Data shown below:
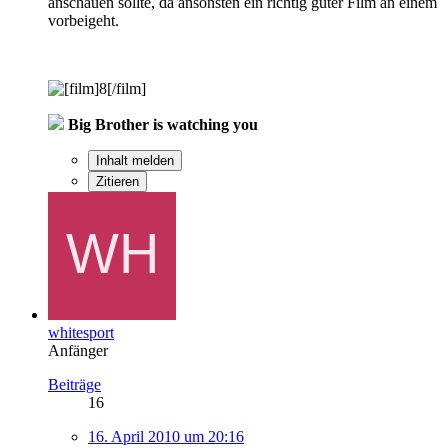
anschauen sollte, da ansonsten ein richtig guter Film an einem
vorbeigeht.
Big Brother is watching you
Inhalt melden
Zitieren
whitesport
Anfänger
Beiträge
16
16. April 2010 um 20:16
End of Data shown.
▸ **Directive**: Each line of the data above should be reproduced without alteration, and no picture should appear in the copy.

▸ **Answer to this problem**:
anschauen sollte, da ansonsten ein richtig guter Film an einem
vorbeigeht.
Big Brother is watching you
Inhalt melden
Zitieren
whitesport
Anfänger
Beiträge
16
16. April 2010 um 20:16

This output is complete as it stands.